Saturday, August 2, 2014

TVIX update

In this post I modeled a near term topping of TVIX which did occur and which I think is likely still playing out.  The general theory is that major turning points are not accepted readily by the herd and so instead of a nice vee wave bounce off the bottom we have this long drawn out affair which is steadily gaining strength but which people still remain unconvinced about.  So for this first wave up, designated green 1 below, we have to suffer through an expanding wedge.  The suffering comes via the mechanism of whipsaw whereby lots of stops get taken out and market participants become weary.  There is no "set and forget" right now for anyone betting significant amounts because during this kind of formation you get an 18% gain one day like we did on the 17th of this month only to give most of it back over the next trading session.

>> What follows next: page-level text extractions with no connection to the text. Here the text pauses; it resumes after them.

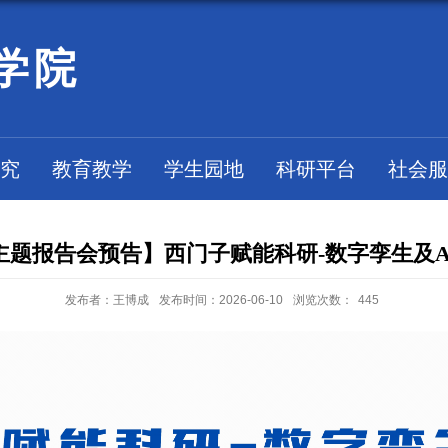
学院
究
教育教学
学生园地
科研平台
社会服
主题报告会预告】西门子赋能科研-数字孪生及A
发布者：王博成
发布时间：2026-06-10
浏览次数：
445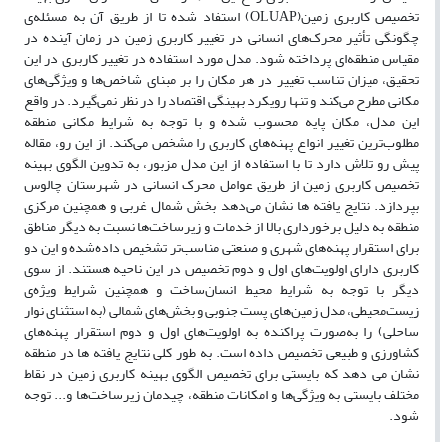
تخصیص کاربری زمین(OLUAP) استفاد شده تا از طریق آن به مسئله‌ی
چگونگی تأثیر محرک‌های انسانی در تغییر کاربری زمین در زمان آینده در
مقیاس منطقه‌ای پرداخته شود. مدل مورد استفاده در تغییر کاربری در این
تحقیق، میزان تناسب تغییر در هر مکان را بر مبنای شاخص‌ها و ویژگی‌های
مکانی مطرح می‌کند و تنها رویکرد بهینگی اقتصاد را در نظر نمی‌گیرد. در واقع
این مدل، مکان پایه محسوب شده و با توجه به شرایط مکانی منطقه
مطلوب‌ترین تغییر انواع پهنه‌های کاربری را مشخص می‌کند. از این رو، مقاله
پیش رو تلاش دارد تا با استفاده از این مدل مزبور، به تدوین الگوی بهینه
تخصیص کاربری زمین از طریق عوامل محرک انسانی در شهرستان چالوس
بپردازد. نتایج یافته ها نشان می‌دهد بخش شمال غربی و همچنین مرکزی
منطقه به دلیل برخورداری بالا از خدمات و زیرساخت‌ها نسبت به دیگر مناطق
برای استقرار پهنه‌های شهری و صنعتی مناسب‌تر تشخیص داده‌شده و این دو
کاربری دارای اولویت‌های اول و دوم تخصیص در این ناحیه هستند. از سوی
دیگر با توجه به شرایط محیط انسان‌ساخت و همچنین شرایط ویژه‌ی
زیست‌محیطی، مدل زمین‌های پست جنوبی و بخش‌های شمالی (به استثنای نوار
ساحلی) را به‌صورت پراکنده به اولویت‌های اول و دوم استقرار پهنه‌های
کشاورزی و طبیعی تخصیص داده است. به طور کلی نتایج یافته ها در منطقه
نشان می دهد که بایستی برای تخصیص الگوی بهینه کاربری زمین در نقاط
مختلف بایستی به ویژگی‌ها و امکانات منطقه، چیدمان زیرساخت‌ها و... توجه
شود.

In any case, I modeled 5 waves up in the expanding wedge and now we see it has reversed down and then tested that new support line.  Wave A down of the retracement was not powerful enough to break down that top support line which has gained incredible strength in a very short time.  However, I think wave B ran out of steam without creating a higher high and so I expect Monday that the market will take another run at that support line and this time it will break under the power of a C wave.


Now, here is the important part to keep top of mind:  IFF this breaks down the top rail it could either be a C or a 3rd.  While EWI thinks the market has peaked (and so do I), prudence (and the practice of discipline in matters of enlightened self preservation) demand that we consider and watch for the possibility that what we just saw was not wave 1 up of a new bull market for TVIX but rather just wave 4 of 5 of 5 of 5. 

If this is just wave green 2 playing out then it should happen as an a-b-c as shown above.  It should likely retrace to the 50% fib or just as likely all the way back down to the prior 4th at $2.75.  The key will be the wave shape.  We need to see 5 clearly formed waves down before even thinking of buying back in IMO.  They will likely and hopefully be clear and easy to read because C waves and 3rd waves tend to have that quality.  My plan is to buy back in either if a higher high occurs (higher than what is marked as black 5 above) or after we get 5 waves down into either red "a" / green "2" above.

Assuming the second scenario occurs (an a-b-c to $3.30 where C is 5 clear waves down that smashes through support during its 3rd wave), buy the 5th wave dip of C and then set stops below that point.  If this turns out to only be 3 of 5 down to lower lows, you get stopped out with little loss an can buy a lot more shares at the bottom of the 5th.  After the recent action in the DJIA, that would be a real gift for anyone paying attention.  I think the chances of it happening are getting thin because people are starting to show some fear as evidenced by my long-awaited "300-500 point down day in the Dow".

Good luck, fellow gamblers.  May the odds be ever in your favor.